INSTRUCTIONS TO FOLLOW
The records that follow are to be repeated exactly, without any pictures.

(Saved entries)
•••••
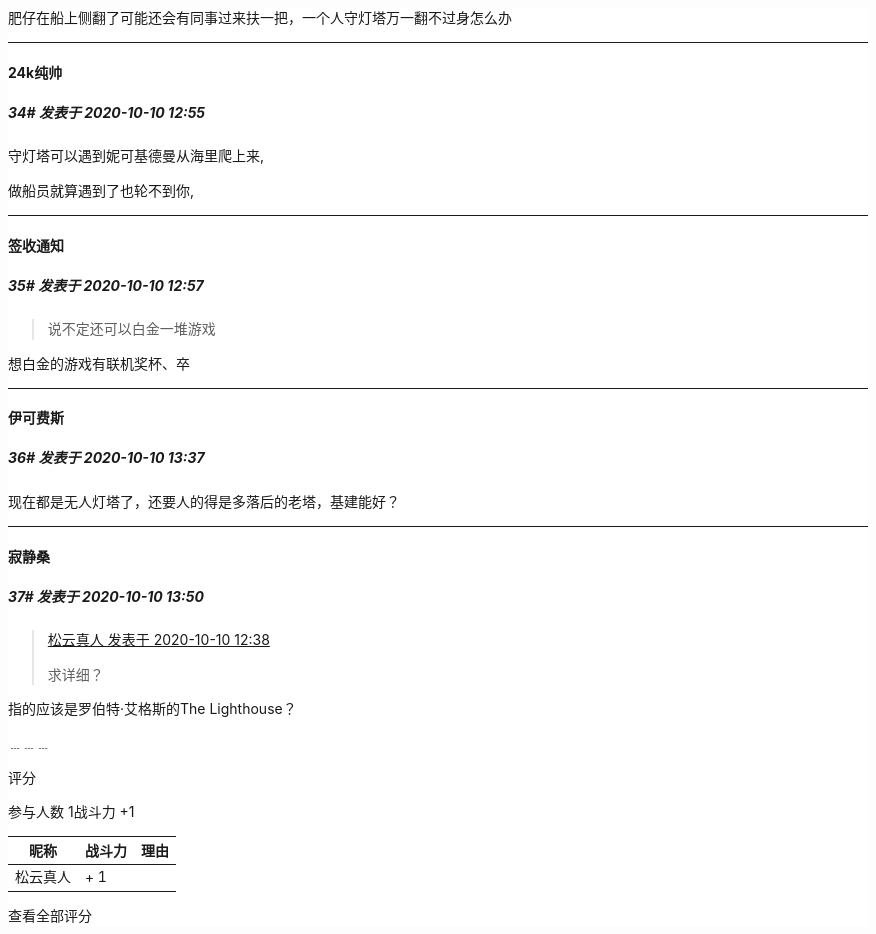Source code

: 
肥仔在船上侧翻了可能还会有同事过来扶一把，一个人守灯塔万一翻不过身怎么办


-----

####  24k纯帅  
##### 34#       发表于 2020-10-10 12:55


守灯塔可以遇到妮可基德曼从海里爬上来, 

做船员就算遇到了也轮不到你, 


-----

####  签收通知  
##### 35#       发表于 2020-10-10 12:57


<blockquote>说不定还可以白金一堆游戏</blockquote>
想白金的游戏有联机奖杯、卒


-----

####  伊可费斯  
##### 36#       发表于 2020-10-10 13:37


现在都是无人灯塔了，还要人的得是多落后的老塔，基建能好？


-----

####  寂静桑  
##### 37#       发表于 2020-10-10 13:50


<blockquote><a href="httphttps://bbs.saraba1st.com/2b/forum.php?mod=redirect&amp;goto=findpost&amp;pid=49008172&amp;ptid=1964359" target="_blank">松云真人 发表于 2020-10-10 12:38</a>

求详细？</blockquote>
指的应该是罗伯特·艾格斯的The Lighthouse？


﹍﹍﹍

评分


 参与人数 1战斗力 +1

|昵称|战斗力|理由|
|----|---|---|
| 松云真人| + 1||


查看全部评分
•••••
ANSWER BOX
Source code

: 
肥仔在船上侧翻了可能还会有同事过来扶一把，一个人守灯塔万一翻不过身怎么办


-----

####  24k纯帅  
##### 34#       发表于 2020-10-10 12:55


守灯塔可以遇到妮可基德曼从海里爬上来, 

做船员就算遇到了也轮不到你, 


-----

####  签收通知  
##### 35#       发表于 2020-10-10 12:57


<blockquote>说不定还可以白金一堆游戏</blockquote>
想白金的游戏有联机奖杯、卒


-----

####  伊可费斯  
##### 36#       发表于 2020-10-10 13:37


现在都是无人灯塔了，还要人的得是多落后的老塔，基建能好？


-----

####  寂静桑  
##### 37#       发表于 2020-10-10 13:50


<blockquote><a href="httphttps://bbs.saraba1st.com/2b/forum.php?mod=redirect&amp;goto=findpost&amp;pid=49008172&amp;ptid=1964359" target="_blank">松云真人 发表于 2020-10-10 12:38</a>

求详细？</blockquote>
指的应该是罗伯特·艾格斯的The Lighthouse？


﹍﹍﹍

评分


 参与人数 1战斗力 +1

|昵称|战斗力|理由|
|----|---|---|
| 松云真人| + 1||


查看全部评分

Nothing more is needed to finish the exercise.